Renata continuó recuperándose y regresó varias veces a revisión.
Esteban reorganizó sus horarios en el taller para acompañarla y aprendió a preguntar si le dolía algo sin convertir la respuesta en reproche.
Al principio, Renata contestaba con una sola palabra.
Bien.
Luego empezó a decir cuándo estaba cansada.
Después avisó una mañana que le dolía el vientre sin bajar la mirada.
Esteban tomó sus cosas y la llevó a revisión.
Sin discutir.
Sin comparar su dolor con el de Clara.
Sin hacerla pagar por decirlo.
El cambio más difícil ocurrió dentro de la casa.
Esteban abrió el cuarto del fondo.
No tiró las pertenencias de Clara ni fingió que su esposa había dejado de importarle.
Solo dejó de tratar ese espacio como un lugar sagrado al que Renata no podía entrar.
Una tarde puso las fotografías sobre la cama y le preguntó si quería verlas.
Renata eligió una en la que Clara aparecía con la misma blusa amarilla de la fotografía del panteón.
—Aquí se ve contenta.
—Lo estaba.
—¿Por mí?
Esteban respiró antes de responder.
—También por ti.
Luego sacó la carta.
No se la quedó.
Se la entregó a Renata.
—Es tuya si quieres guardarla.
La niña pasó los dedos por el borde del papel.
Durante meses ese sobre había sido su defensa secreta contra toda una familia.
Ahora ya no necesitaba esconderlo debajo de una caja.
—Quiero que se quede aquí —dijo.
Lo colocó junto a una fotografía de Clara.
No como una prueba preparada para otra pelea.
Como algo que pertenecía a su historia.
Los abuelos dejaron de visitar la casa durante un tiempo.
Esteban no obligó a Renata a hablarles ni utilizó el parentesco como argumento.

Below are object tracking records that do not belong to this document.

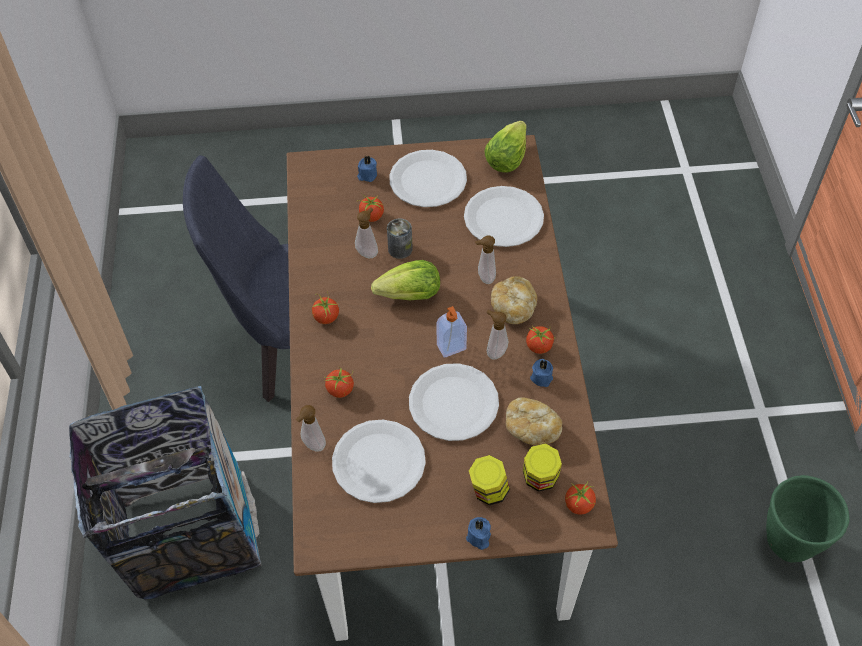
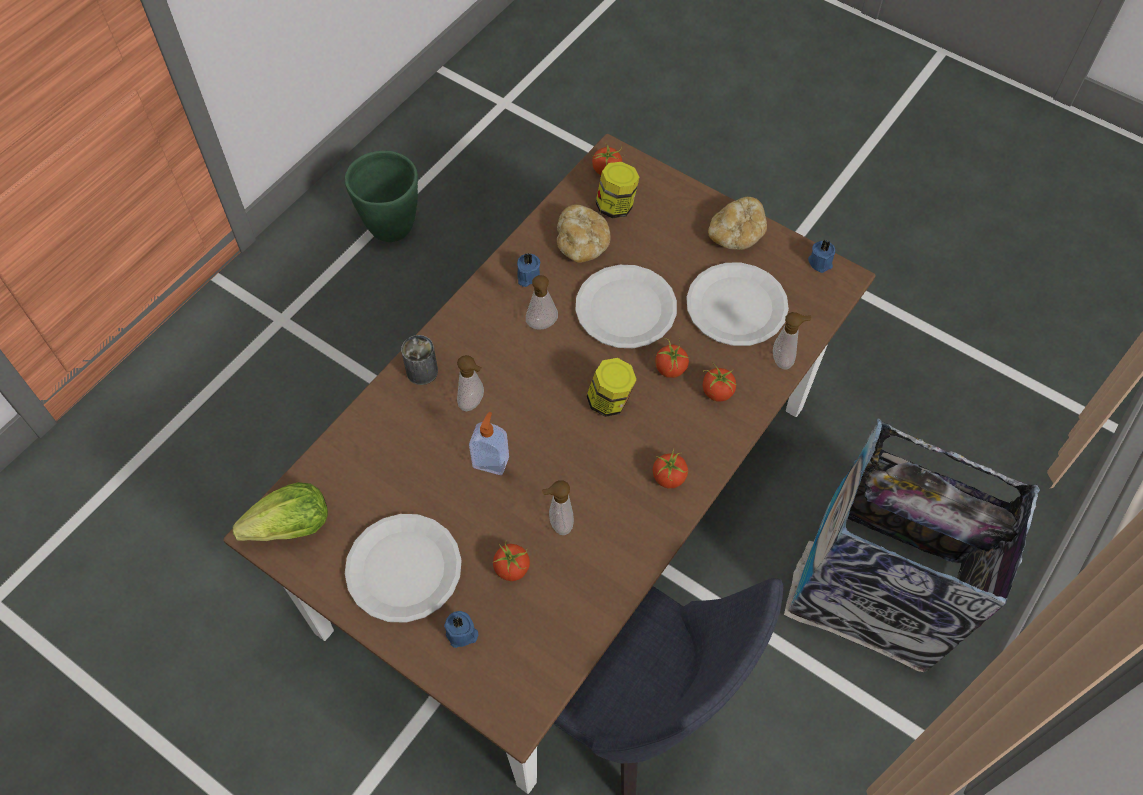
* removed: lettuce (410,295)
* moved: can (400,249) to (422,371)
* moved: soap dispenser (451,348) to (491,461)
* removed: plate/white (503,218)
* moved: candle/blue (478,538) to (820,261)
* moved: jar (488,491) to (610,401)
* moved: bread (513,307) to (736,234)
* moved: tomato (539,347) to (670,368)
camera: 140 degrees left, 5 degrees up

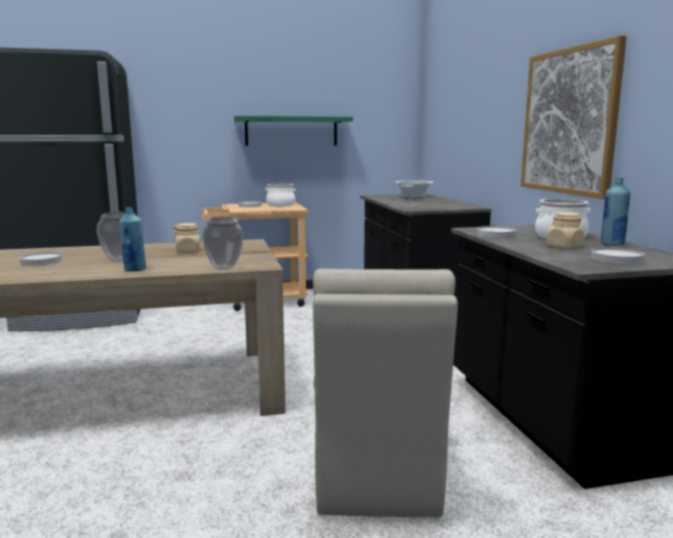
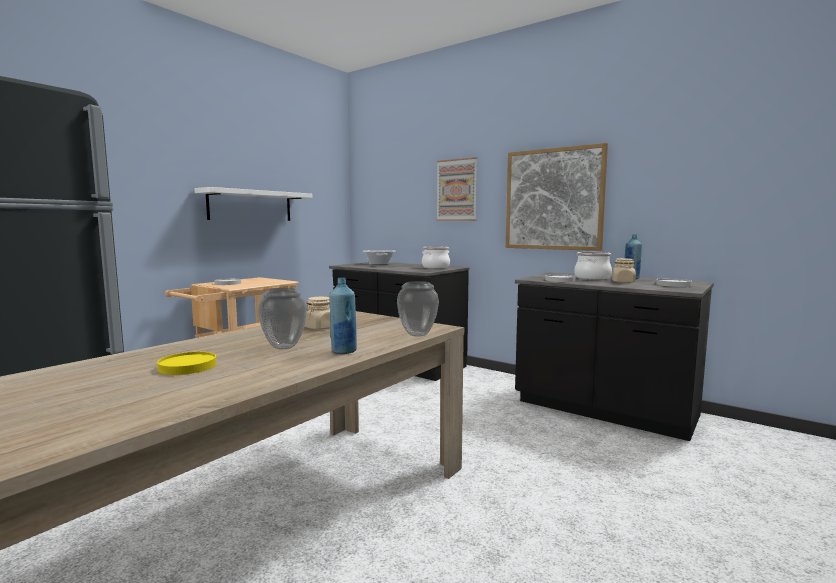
* recoloured: plate/white (41,261) to plate/yellow (188,366)
* recoloured: shelf/green (291,131) to shelf/white (250,206)
* moved: cooking pot (280,205) to (435,267)
* removed: chair/beige (376,474)
* added: picture (457,190)
camera: 40 degrees left, 5 degrees down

Cuando su madre llamó para decir que la familia se estaba deshaciendo por culpa de aquella carta, él respondió algo que años atrás no habría podido decir.
—La carta no hizo esto.
No añadió nada más.
Porque ya entendía quién había construido el resto.

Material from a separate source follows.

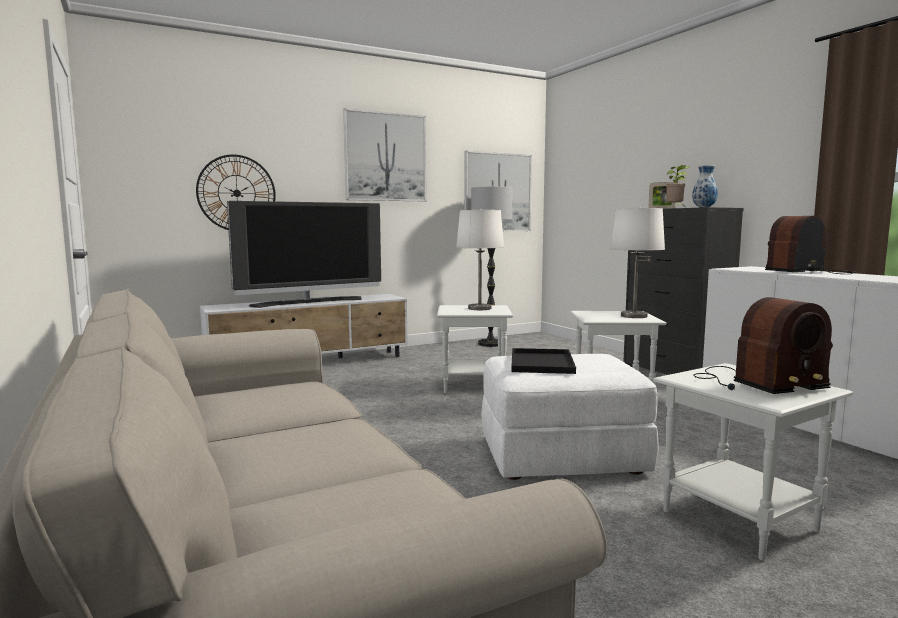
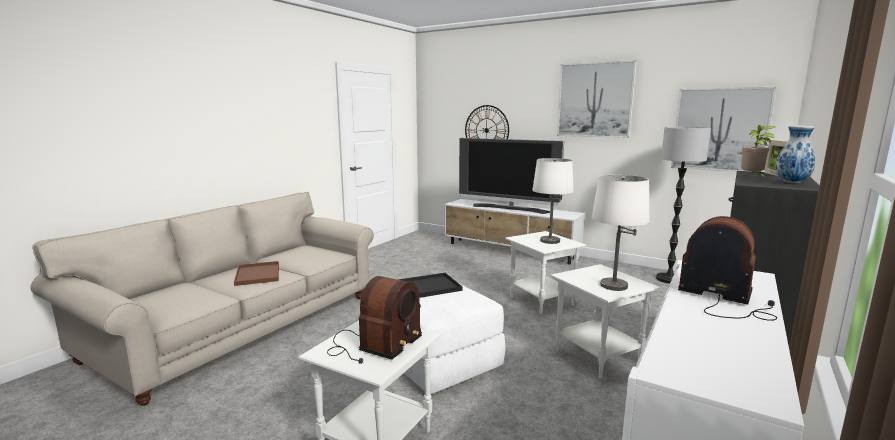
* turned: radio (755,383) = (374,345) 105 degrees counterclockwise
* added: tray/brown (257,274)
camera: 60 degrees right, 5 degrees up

Meses después, Renata cumplió nueve años.
Aquella mañana despertó antes que Esteban y se quedó unos segundos mirando el techo, como si esperara escuchar la orden de ponerse un suéter y salir hacia el panteón.
No llegó.
En la cocina había chocolate caliente, pan dulce y un pastel pequeño.
Blanco.
Con una sola fresa encima.
Renata se detuvo en la puerta.
Esteban no dijo feliz cumpleaños inmediatamente.
Primero sacó algo del bolsillo.
Era la vela rosa que había recogido del piso un año antes.

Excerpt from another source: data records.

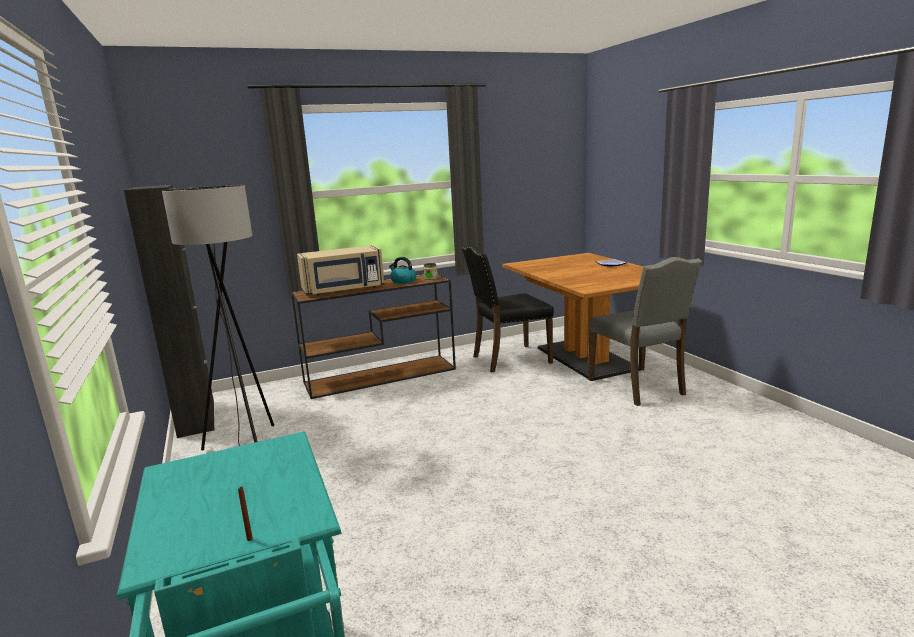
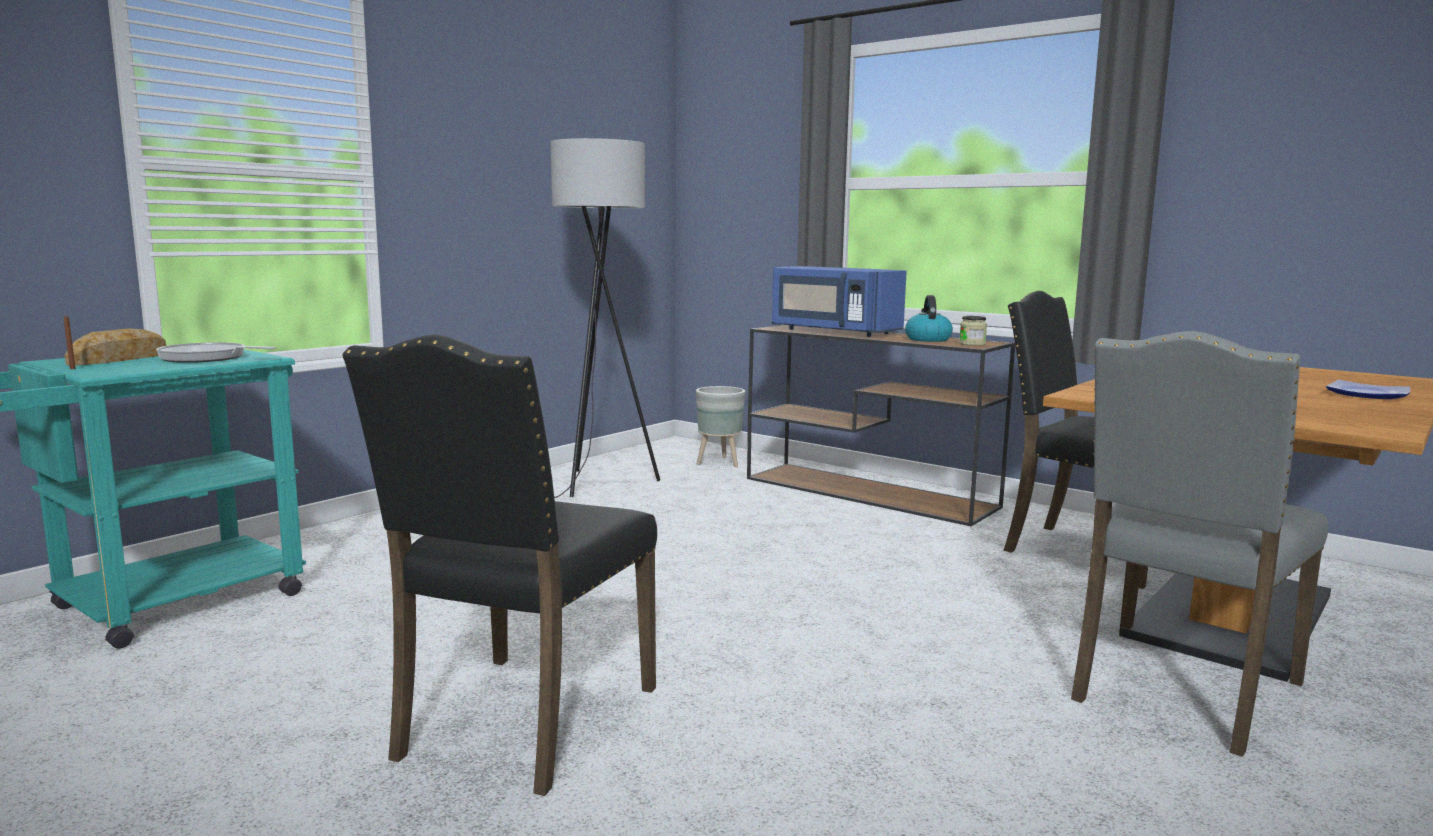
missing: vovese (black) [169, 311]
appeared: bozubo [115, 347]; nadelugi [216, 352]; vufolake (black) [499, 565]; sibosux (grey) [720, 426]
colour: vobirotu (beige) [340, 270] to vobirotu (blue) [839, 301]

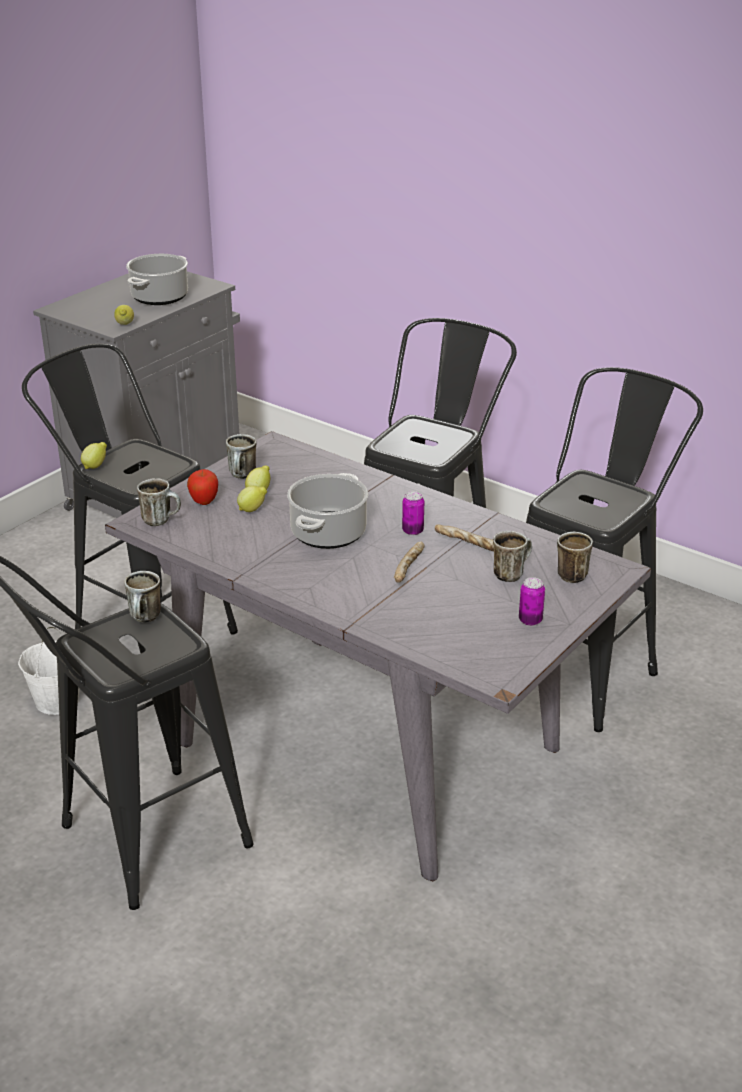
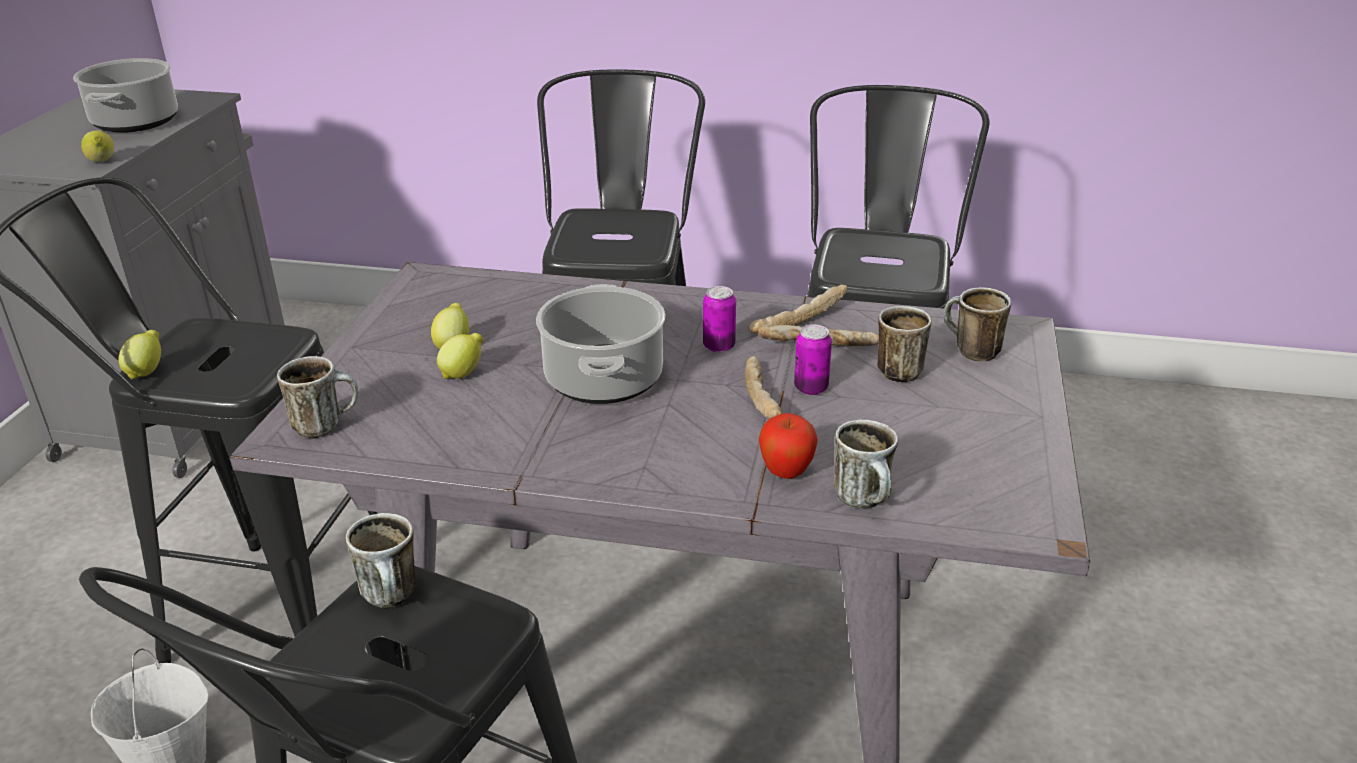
appeared: bozubo [797, 309]
relocated: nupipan [202, 487] to [788, 446]; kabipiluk [241, 456] to [866, 464]; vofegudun [532, 601] to [813, 359]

Estaba un poco raspada en un costado, pero seguía entera.
—La guardé —dijo.
Renata la tomó.
—¿La puedo prender?
—Es tu cumpleaños.
Ella colocó la vela sobre el pastel.
Esteban la encendió y retrocedió para dejarle espacio.
Renata cerró los ojos.
La vez anterior había pedido tres deseos porque estaba convencida de que podía morir sin haber recibido nunca un cumpleaños verdadero.
Esta vez pidió uno.
Después abrió los ojos y miró a su padre.
—¿No vas a preguntarme qué pedí?
Esteban negó con la cabeza.
—No. Es tuyo.
Renata sopló.
La pequeña llama se apagó.
Luego retiró la fresa del pastel, la partió en dos con una cucharita y dejó una mitad en el plato de su padre.